Transitioning from Violence (TfV)

Overview

The Transitioning from Violence (TfV) international consortium catalyzes scholars, policymakers, and practitioners to support communities in transition. The overall programmatic aims include:

  • Co-analyzing and co-producing research and knowledges with and between Global South and Global North scholars, policymakers, and practitioners working internationally at local levels.
  • Facilitating the development of a shared research, policy, and practice agenda to better address persistent challenges and identify existing gaps in knowledge(s).
  • Connecting people working on a common theme, creating communities of practice and research working groups to strengthen locally informed, evidence-based research, policies, and program interventions.

The TfV international consortium is led by Mershon Center’s Associate Director Teri Murphy and a global advisory committee. The thematic foci for 2023-2024 are:

Current Advisory Organizations: United States Institute of Peace, Northern Ireland Executive, the Corrymeela Community, Ulster University, Bradford UniversityPontificia Universidad Javeriana Bogotá 

2023-24 Thematic Focus

We believe rituals can play an important role in supporting the international community’s efforts to stabilize societies experiencing or recovering from conflict. Their power to speak to people on an emotional, psychological, and spiritual level, using their own cultural tradition means that rituals have a unique ability to engage divided communities.

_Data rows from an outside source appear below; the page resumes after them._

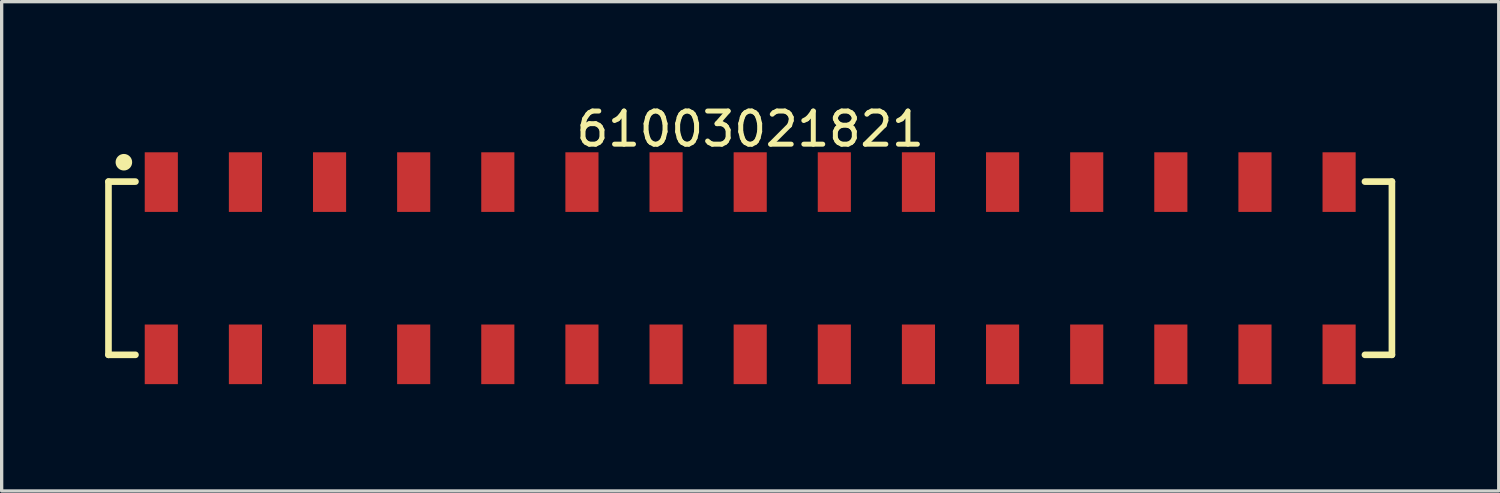
<source format=kicad_pcb>
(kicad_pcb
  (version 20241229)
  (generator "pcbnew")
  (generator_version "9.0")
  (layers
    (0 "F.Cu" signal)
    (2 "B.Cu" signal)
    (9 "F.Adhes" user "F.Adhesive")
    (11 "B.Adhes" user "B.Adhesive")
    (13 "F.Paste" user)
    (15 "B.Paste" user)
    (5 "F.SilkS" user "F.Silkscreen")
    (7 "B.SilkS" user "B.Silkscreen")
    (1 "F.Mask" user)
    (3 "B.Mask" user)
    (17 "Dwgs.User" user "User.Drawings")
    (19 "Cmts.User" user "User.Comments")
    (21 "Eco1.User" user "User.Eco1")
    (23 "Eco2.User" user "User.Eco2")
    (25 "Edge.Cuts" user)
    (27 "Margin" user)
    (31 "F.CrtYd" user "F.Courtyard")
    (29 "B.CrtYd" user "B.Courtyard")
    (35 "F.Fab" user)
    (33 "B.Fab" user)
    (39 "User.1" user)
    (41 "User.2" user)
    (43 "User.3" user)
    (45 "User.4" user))
  (footprint "61003021821"
    (layer "F.Cu")
    (at 19.6 5.048)
    (property "Reference" "61003021821" (at 0 -4.2 0) (layer "F.SilkS") (effects (font (size 1 1) (thickness 0.15))))
    (fp_line (start -19.375 -2.615) (end -18.56 -2.615) (stroke (width 0.2) (type solid)) (layer "F.SilkS"))
    (fp_line (start -19.375 2.615) (end -19.375 -2.615) (stroke (width 0.2) (type solid)) (layer "F.SilkS"))
    (fp_line (start -19.375 2.615) (end -18.56 2.615) (stroke (width 0.2) (type solid)) (layer "F.SilkS"))
    (fp_line (start 18.56 -2.615) (end 19.375 -2.615) (stroke (width 0.2) (type solid)) (layer "F.SilkS"))
    (fp_line (start 18.56 2.615) (end 19.375 2.615) (stroke (width 0.2) (type solid)) (layer "F.SilkS"))
    (fp_line (start 19.375 2.615) (end 19.375 -2.615) (stroke (width 0.2) (type solid)) (layer "F.SilkS"))
    (fp_circle (center -18.91 -3.2) (end -18.91 -3.325) (stroke (width 0.25) (type solid)) (fill no) (layer "F.SilkS"))
    (fp_line (start -19.575 -3.7) (end 19.575 -3.7) (stroke (width 0.05) (type solid)) (layer "Eco2.User"))
    (fp_line (start -19.575 3.7) (end -19.575 -3.7) (stroke (width 0.05) (type solid)) (layer "Eco2.User"))
    (fp_line (start -19.575 3.7) (end 19.575 3.7) (stroke (width 0.05) (type solid)) (layer "Eco2.User"))
    (fp_line (start -19.3 -2.54) (end 19.3 -2.54) (stroke (width 0.1) (type solid)) (layer "Eco2.User"))
    (fp_line (start -19.3 2.54) (end -19.3 -2.54) (stroke (width 0.1) (type solid)) (layer "Eco2.User"))
    (fp_line (start -19.3 2.54) (end 19.3 2.54) (stroke (width 0.1) (type solid)) (layer "Eco2.User"))
    (fp_line (start -18.1 -3.35) (end -17.46 -3.35) (stroke (width 0.1) (type solid)) (layer "Eco2.User"))
    (fp_line (start -18.1 -2.54) (end -18.1 -3.35) (stroke (width 0.1) (type solid)) (layer "Eco2.User"))
    (fp_line (start -18.1 3.35) (end -18.1 2.54) (stroke (width 0.1) (type solid)) (layer "Eco2.User"))
    (fp_line (start -18.1 3.35) (end -17.46 3.35) (stroke (width 0.1) (type solid)) (layer "Eco2.User"))
    (fp_line (start -17.46 -2.54) (end -17.46 -3.35) (stroke (width 0.1) (type solid)) (layer "Eco2.User"))
    (fp_line (start -17.46 3.35) (end -17.46 2.54) (stroke (width 0.1) (type solid)) (layer "Eco2.User"))
    (fp_line (start -15.56 -3.35) (end -14.92 -3.35) (stroke (width 0.1) (type solid)) (layer "Eco2.User"))
    (fp_line (start -15.56 -2.54) (end -15.56 -3.35) (stroke (width 0.1) (type solid)) (layer "Eco2.User"))
    (fp_line (start -15.56 3.35) (end -15.56 2.54) (stroke (width 0.1) (type solid)) (layer "Eco2.User"))
    (fp_line (start -15.56 3.35) (end -14.92 3.35) (stroke (width 0.1) (type solid)) (layer "Eco2.User"))
    (fp_line (start -14.92 -2.54) (end -14.92 -3.35) (stroke (width 0.1) (type solid)) (layer "Eco2.User"))
    (fp_line (start -14.92 3.35) (end -14.92 2.54) (stroke (width 0.1) (type solid)) (layer "Eco2.User"))
    (fp_line (start -13.02 -3.35) (end -12.38 -3.35) (stroke (width 0.1) (type solid)) (layer "Eco2.User"))
    (fp_line (start -13.02 -2.54) (end -13.02 -3.35) (stroke (width 0.1) (type solid)) (layer "Eco2.User"))
    (fp_line (start -13.02 3.35) (end -13.02 2.54) (stroke (width 0.1) (type solid)) (layer "Eco2.User"))
    (fp_line (start -13.02 3.35) (end -12.38 3.35) (stroke (width 0.1) (type solid)) (layer "Eco2.User"))
    (fp_line (start -12.38 -2.54) (end -12.38 -3.35) (stroke (width 0.1) (type solid)) (layer "Eco2.User"))
    (fp_line (start -12.38 3.35) (end -12.38 2.54) (stroke (width 0.1) (type solid)) (layer "Eco2.User"))
    (fp_line (start -10.48 -3.35) (end -9.84 -3.35) (stroke (width 0.1) (type solid)) (layer "Eco2.User"))
    (fp_line (start -10.48 -2.54) (end -10.48 -3.35) (stroke (width 0.1) (type solid)) (layer "Eco2.User"))
    (fp_line (start -10.48 3.35) (end -10.48 2.54) (stroke (width 0.1) (type solid)) (layer "Eco2.User"))
    (fp_line (start -10.48 3.35) (end -9.84 3.35) (stroke (width 0.1) (type solid)) (layer "Eco2.User"))
    (fp_line (start -9.84 -2.54) (end -9.84 -3.35) (stroke (width 0.1) (type solid)) (layer "Eco2.User"))
    (fp_line (start -9.84 3.35) (end -9.84 2.54) (stroke (width 0.1) (type solid)) (layer "Eco2.User"))
    (fp_line (start -7.94 -3.35) (end -7.3 -3.35) (stroke (width 0.1) (type solid)) (layer "Eco2.User"))
    (fp_line (start -7.94 -2.54) (end -7.94 -3.35) (stroke (width 0.1) (type solid)) (layer "Eco2.User"))
    (fp_line (start -7.94 3.35) (end -7.94 2.54) (stroke (width 0.1) (type solid)) (layer "Eco2.User"))
    (fp_line (start -7.94 3.35) (end -7.3 3.35) (stroke (width 0.1) (type solid)) (layer "Eco2.User"))
    (fp_line (start -7.3 -2.54) (end -7.3 -3.35) (stroke (width 0.1) (type solid)) (layer "Eco2.User"))
    (fp_line (start -7.3 3.35) (end -7.3 2.54) (stroke (width 0.1) (type solid)) (layer "Eco2.User"))
    (fp_line (start -5.4 -3.35) (end -4.76 -3.35) (stroke (width 0.1) (type solid)) (layer "Eco2.User"))
    (fp_line (start -5.4 -2.54) (end -5.4 -3.35) (stroke (width 0.1) (type solid)) (layer "Eco2.User"))
    (fp_line (start -5.4 3.35) (end -5.4 2.54) (stroke (width 0.1) (type solid)) (layer "Eco2.User"))
    (fp_line (start -5.4 3.35) (end -4.76 3.35) (stroke (width 0.1) (type solid)) (layer "Eco2.User"))
    (fp_line (start -4.76 -2.54) (end -4.76 -3.35) (stroke (width 0.1) (type solid)) (layer "Eco2.User"))
    (fp_line (start -4.76 3.35) (end -4.76 2.54) (stroke (width 0.1) (type solid)) (layer "Eco2.User"))
    (fp_line (start -2.86 -3.35) (end -2.22 -3.35) (stroke (width 0.1) (type solid)) (layer "Eco2.User"))
    (fp_line (start -2.86 -2.54) (end -2.86 -3.35) (stroke (width 0.1) (type solid)) (layer "Eco2.User"))
    (fp_line (start -2.86 3.35) (end -2.86 2.54) (stroke (width 0.1) (type solid)) (layer "Eco2.User"))
    (fp_line (start -2.86 3.35) (end -2.22 3.35) (stroke (width 0.1) (type solid)) (layer "Eco2.User"))
    (fp_line (start -2.22 -2.54) (end -2.22 -3.35) (stroke (width 0.1) (type solid)) (layer "Eco2.User"))
    (fp_line (start -2.22 3.35) (end -2.22 2.54) (stroke (width 0.1) (type solid)) (layer "Eco2.User"))
    (fp_line (start -0.5 0) (end 0.5 0) (stroke (width 0.05) (type solid)) (layer "Eco2.User"))
    (fp_line (start -0.32 -3.35) (end 0.32 -3.35) (stroke (width 0.1) (type solid)) (layer "Eco2.User"))
    (fp_line (start -0.32 -2.54) (end -0.32 -3.35) (stroke (width 0.1) (type solid)) (layer "Eco2.User"))
    (fp_line (start -0.32 3.35) (end -0.32 2.54) (stroke (width 0.1) (type solid)) (layer "Eco2.User"))
    (fp_line (start -0.32 3.35) (end 0.32 3.35) (stroke (width 0.1) (type solid)) (layer "Eco2.User"))
    (fp_line (start 0 0.5) (end 0 -0.5) (stroke (width 0.05) (type solid)) (layer "Eco2.User"))
    (fp_line (start 0.32 -2.54) (end 0.32 -3.35) (stroke (width 0.1) (type solid)) (layer "Eco2.User"))
    (fp_line (start 0.32 3.35) (end 0.32 2.54) (stroke (width 0.1) (type solid)) (layer "Eco2.User"))
    (fp_line (start 2.22 -3.35) (end 2.86 -3.35) (stroke (width 0.1) (type solid)) (layer "Eco2.User"))
    (fp_line (start 2.22 -2.54) (end 2.22 -3.35) (stroke (width 0.1) (type solid)) (layer "Eco2.User"))
    (fp_line (start 2.22 3.35) (end 2.22 2.54) (stroke (width 0.1) (type solid)) (layer "Eco2.User"))
    (fp_line (start 2.22 3.35) (end 2.86 3.35) (stroke (width 0.1) (type solid)) (layer "Eco2.User"))
    (fp_line (start 2.86 -2.54) (end 2.86 -3.35) (stroke (width 0.1) (type solid)) (layer "Eco2.User"))
    (fp_line (start 2.86 3.35) (end 2.86 2.54) (stroke (width 0.1) (type solid)) (layer "Eco2.User"))
    (fp_line (start 4.76 -3.35) (end 5.4 -3.35) (stroke (width 0.1) (type solid)) (layer "Eco2.User"))
    (fp_line (start 4.76 -2.54) (end 4.76 -3.35) (stroke (width 0.1) (type solid)) (layer "Eco2.User"))
    (fp_line (start 4.76 3.35) (end 4.76 2.54) (stroke (width 0.1) (type solid)) (layer "Eco2.User"))
    (fp_line (start 4.76 3.35) (end 5.4 3.35) (stroke (width 0.1) (type solid)) (layer "Eco2.User"))
    (fp_line (start 5.4 -2.54) (end 5.4 -3.35) (stroke (width 0.1) (type solid)) (layer "Eco2.User"))
    (fp_line (start 5.4 3.35) (end 5.4 2.54) (stroke (width 0.1) (type solid)) (layer "Eco2.User"))
    (fp_line (start 7.3 -3.35) (end 7.94 -3.35) (stroke (width 0.1) (type solid)) (layer "Eco2.User"))
    (fp_line (start 7.3 -2.54) (end 7.3 -3.35) (stroke (width 0.1) (type solid)) (layer "Eco2.User"))
    (fp_line (start 7.3 3.35) (end 7.3 2.54) (stroke (width 0.1) (type solid)) (layer "Eco2.User"))
    (fp_line (start 7.3 3.35) (end 7.94 3.35) (stroke (width 0.1) (type solid)) (layer "Eco2.User"))
    (fp_line (start 7.94 -2.54) (end 7.94 -3.35) (stroke (width 0.1) (type solid)) (layer "Eco2.User"))
    (fp_line (start 7.94 3.35) (end 7.94 2.54) (stroke (width 0.1) (type solid)) (layer "Eco2.User"))
    (fp_line (start 9.84 -3.35) (end 10.48 -3.35) (stroke (width 0.1) (type solid)) (layer "Eco2.User"))
    (fp_line (start 9.84 -2.54) (end 9.84 -3.35) (stroke (width 0.1) (type solid)) (layer "Eco2.User"))
    (fp_line (start 9.84 3.35) (end 9.84 2.54) (stroke (width 0.1) (type solid)) (layer "Eco2.User"))
    (fp_line (start 9.84 3.35) (end 10.48 3.35) (stroke (width 0.1) (type solid)) (layer "Eco2.User"))
    (fp_line (start 10.48 -2.54) (end 10.48 -3.35) (stroke (width 0.1) (type solid)) (layer "Eco2.User"))
    (fp_line (start 10.48 3.35) (end 10.48 2.54) (stroke (width 0.1) (type solid)) (layer "Eco2.User"))
    (fp_line (start 12.38 -3.35) (end 13.02 -3.35) (stroke (width 0.1) (type solid)) (layer "Eco2.User"))
    (fp_line (start 12.38 -2.54) (end 12.38 -3.35) (stroke (width 0.1) (type solid)) (layer "Eco2.User"))
    (fp_line (start 12.38 3.35) (end 12.38 2.54) (stroke (width 0.1) (type solid)) (layer "Eco2.User"))
    (fp_line (start 12.38 3.35) (end 13.02 3.35) (stroke (width 0.1) (type solid)) (layer "Eco2.User"))
    (fp_line (start 13.02 -2.54) (end 13.02 -3.35) (stroke (width 0.1) (type solid)) (layer "Eco2.User"))
    (fp_line (start 13.02 3.35) (end 13.02 2.54) (stroke (width 0.1) (type solid)) (layer "Eco2.User"))
    (fp_line (start 14.92 -3.35) (end 15.56 -3.35) (stroke (width 0.1) (type solid)) (layer "Eco2.User"))
    (fp_line (start 14.92 -2.54) (end 14.92 -3.35) (stroke (width 0.1) (type solid)) (layer "Eco2.User"))
    (fp_line (start 14.92 3.35) (end 14.92 2.54) (stroke (width 0.1) (type solid)) (layer "Eco2.User"))
    (fp_line (start 14.92 3.35) (end 15.56 3.35) (stroke (width 0.1) (type solid)) (layer "Eco2.User"))
    (fp_line (start 15.56 -2.54) (end 15.56 -3.35) (stroke (width 0.1) (type solid)) (layer "Eco2.User"))
    (fp_line (start 15.56 3.35) (end 15.56 2.54) (stroke (width 0.1) (type solid)) (layer "Eco2.User"))
    (fp_line (start 17.46 -3.35) (end 18.1 -3.35) (stroke (width 0.1) (type solid)) (layer "Eco2.User"))
    (fp_line (start 17.46 -2.54) (end 17.46 -3.35) (stroke (width 0.1) (type solid)) (layer "Eco2.User"))
    (fp_line (start 17.46 3.35) (end 17.46 2.54) (stroke (width 0.1) (type solid)) (layer "Eco2.User"))
    (fp_line (start 17.46 3.35) (end 18.1 3.35) (stroke (width 0.1) (type solid)) (layer "Eco2.User"))
    (fp_line (start 18.1 -2.54) (end 18.1 -3.35) (stroke (width 0.1) (type solid)) (layer "Eco2.User"))
    (fp_line (start 18.1 3.35) (end 18.1 2.54) (stroke (width 0.1) (type solid)) (layer "Eco2.User"))
    (fp_line (start 19.3 2.54) (end 19.3 -2.54) (stroke (width 0.1) (type solid)) (layer "Eco2.User"))
    (fp_line (start 19.575 3.7) (end 19.575 -3.7) (stroke (width 0.05) (type solid)) (layer "Eco2.User"))
    (fp_text user "${REFERENCE}" (at 0.15 -0.197 0) (unlocked yes) (layer "User.3") (effects (font (size 1.5 1.5) (thickness 0.15))))
    (pad "1" smd rect (at -17.78 -2.6) (size 1 1.8) (layers "F.Cu" "F.Mask" "F.Paste"))
    (pad "2" smd rect (at -17.78 2.6) (size 1 1.8) (layers "F.Cu" "F.Mask" "F.Paste"))
    (pad "3" smd rect (at -15.24 -2.6) (size 1 1.8) (layers "F.Cu" "F.Mask" "F.Paste"))
    (pad "4" smd rect (at -15.24 2.6) (size 1 1.8) (layers "F.Cu" "F.Mask" "F.Paste"))
    (pad "5" smd rect (at -12.7 -2.6) (size 1 1.8) (layers "F.Cu" "F.Mask" "F.Paste"))
    (pad "6" smd rect (at -12.7 2.6) (size 1 1.8) (layers "F.Cu" "F.Mask" "F.Paste"))
    (pad "7" smd rect (at -10.16 -2.6) (size 1 1.8) (layers "F.Cu" "F.Mask" "F.Paste"))
    (pad "8" smd rect (at -10.16 2.6) (size 1 1.8) (layers "F.Cu" "F.Mask" "F.Paste"))
    (pad "9" smd rect (at -7.62 -2.6) (size 1 1.8) (layers "F.Cu" "F.Mask" "F.Paste"))
    (pad "10" smd rect (at -7.62 2.6) (size 1 1.8) (layers "F.Cu" "F.Mask" "F.Paste"))
    (pad "11" smd rect (at -5.08 -2.6) (size 1 1.8) (layers "F.Cu" "F.Mask" "F.Paste"))
    (pad "12" smd rect (at -5.08 2.6) (size 1 1.8) (layers "F.Cu" "F.Mask" "F.Paste"))
    (pad "13" smd rect (at -2.54 -2.6) (size 1 1.8) (layers "F.Cu" "F.Mask" "F.Paste"))
    (pad "14" smd rect (at -2.54 2.6) (size 1 1.8) (layers "F.Cu" "F.Mask" "F.Paste"))
    (pad "15" smd rect (at 0 -2.6) (size 1 1.8) (layers "F.Cu" "F.Mask" "F.Paste"))
    (pad "16" smd rect (at 0 2.6) (size 1 1.8) (layers "F.Cu" "F.Mask" "F.Paste"))
    (pad "17" smd rect (at 2.54 -2.6) (size 1 1.8) (layers "F.Cu" "F.Mask" "F.Paste"))
    (pad "18" smd rect (at 2.54 2.6) (size 1 1.8) (layers "F.Cu" "F.Mask" "F.Paste"))
    (pad "19" smd rect (at 5.08 -2.6) (size 1 1.8) (layers "F.Cu" "F.Mask" "F.Paste"))
    (pad "20" smd rect (at 5.08 2.6) (size 1 1.8) (layers "F.Cu" "F.Mask" "F.Paste"))
    (pad "21" smd rect (at 7.62 -2.6) (size 1 1.8) (layers "F.Cu" "F.Mask" "F.Paste"))
    (pad "22" smd rect (at 7.62 2.6) (size 1 1.8) (layers "F.Cu" "F.Mask" "F.Paste"))
    (pad "23" smd rect (at 10.16 -2.6) (size 1 1.8) (layers "F.Cu" "F.Mask" "F.Paste"))
    (pad "24" smd rect (at 10.16 2.6) (size 1 1.8) (layers "F.Cu" "F.Mask" "F.Paste"))
    (pad "25" smd rect (at 12.7 -2.6) (size 1 1.8) (layers "F.Cu" "F.Mask" "F.Paste"))
    (pad "26" smd rect (at 12.7 2.6) (size 1 1.8) (layers "F.Cu" "F.Mask" "F.Paste"))
    (pad "27" smd rect (at 15.24 -2.6) (size 1 1.8) (layers "F.Cu" "F.Mask" "F.Paste"))
    (pad "28" smd rect (at 15.24 2.6) (size 1 1.8) (layers "F.Cu" "F.Mask" "F.Paste"))
    (pad "29" smd rect (at 17.78 -2.6) (size 1 1.8) (layers "F.Cu" "F.Mask" "F.Paste"))
    (pad "30" smd rect (at 17.78 2.6) (size 1 1.8) (layers "F.Cu" "F.Mask" "F.Paste")))
  (gr_rect
    (start -3 -3)
    (end 42.2 11.773)
    (stroke (width 0.1) (type default))
    (fill no)
    (layer "Edge.Cuts")))
</source>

While they alone cannot address long histories of violence and deep-seated issues of conflict, they can work as part of a spectrum of interventions linking to sustaining peace, social cohesion, and development.

Our inquiry is designed to help peacebuilding scholars and practitioners document what they are doing, reflect on their practice, grapple with the dilemmas facing them, make their learning accessible to others, and build a bridge to others who work through more formal modes of global security and stability.

Some of the specific objectives for 2023-2024 include:

  • Convening peace practitioners who use formal and informal rituals to encourage social reconciliation after political violence and learning from their practices.
  • Facilitating research/policy working groups to focus on a particular type of ritual such as (re)integration or narrative; co-producing academic research and policy recommendations.
  • Hosting on-going learning platforms and public-facing events.
  • Developing and articulating theories of change through ritual practices, explaining how and why they (might) support social transformation.
  • Exploring if there are general principles, ethics, and strategies to guide ritualizing peace practices.

Is peace measurable? This presentation series brings together researchers, practitioners, and policy specialists across disciplinary backgrounds to explore the diverse and myriad ways in which peace is defined and studied.

Working from an internationally recognized Peace Studies paradigm rooted in the social sciences, Measuring Peace is premised on the belief that durable peace requires more than the absence of active conflict and violence. Rather, an enduring “positive peace” must be collaboratively cultivated through multi-level interventions on local, national, and global scales. Peace-building processes are therefore complex, non-linear, and highly fluid, and require comprehensive social, political, economic, and structural strategies.

Featured speakers in this series will present innovative approaches to the study and practice of peace around the world— and how scholarly research and analysis can help to shape effective policy and intervention strategies on the ground. Topics covered during the 2023-2024 series will include identifying micro-dynamic and everyday indicators of peace, tracking peace accord implementation, tackling paramilitarism, and promoting social healing.

Graduate students who attend at least 2 webinars and the all-day Everyday Peace Indicator workshop (https://www.everydaypeaceindicators.org/) with Dr. Roger MacGinty in March 2024 will receive a Mershon Certificate in Measuring Peace.

Guiding Questions for this Series:

  1. What does it mean to assess peace? What kinds of working definitions and analytical metrics can we set to make “peace” a discrete and measurable research subject?
  2. Which kinds of inter/disciplinary research methodologies are most generative for doing peace research? What are the benefits and limitations of different models?
  3.  How can we productively speak to and across historically- and geographically-specific cases of violent conflict in order to make broader claims about what it means to achieve peace?
Group of scholars outside sitting around a fire pit in Northern Ireland

Transitioning From Violence: Mershon Center partners with United States Institute of Peace

This summer Mershon’s Transitioning from Violence Consortium partnered with the US Institute of Peace on a two part theory-to-practice workshop among global experts. This followed on TFV’s year-long exploration of the role rituals can play in violent disengagement and (re)integration (VEDR) processes. In May, ten scholars shared related research on case studies from Spain, Yemen, the African Great Lakes region, Canada, Northern Ireland, Sri Lanka, and Colombia in a virtual symposium. An in-person meeting, hosted by the Corrymeela Peace Centre in Northern Ireland, followed in June. Twenty policy and practitioner experts, with two academic commentators, spent the week together sharing the ways rituals and related practices have been used to support local truth-telling, social reconciliation, and healing in the aftermath of violent conflict. An edited volume of the case studies and a mini-series focused on policy and practical application are forthcoming through USIP Publications.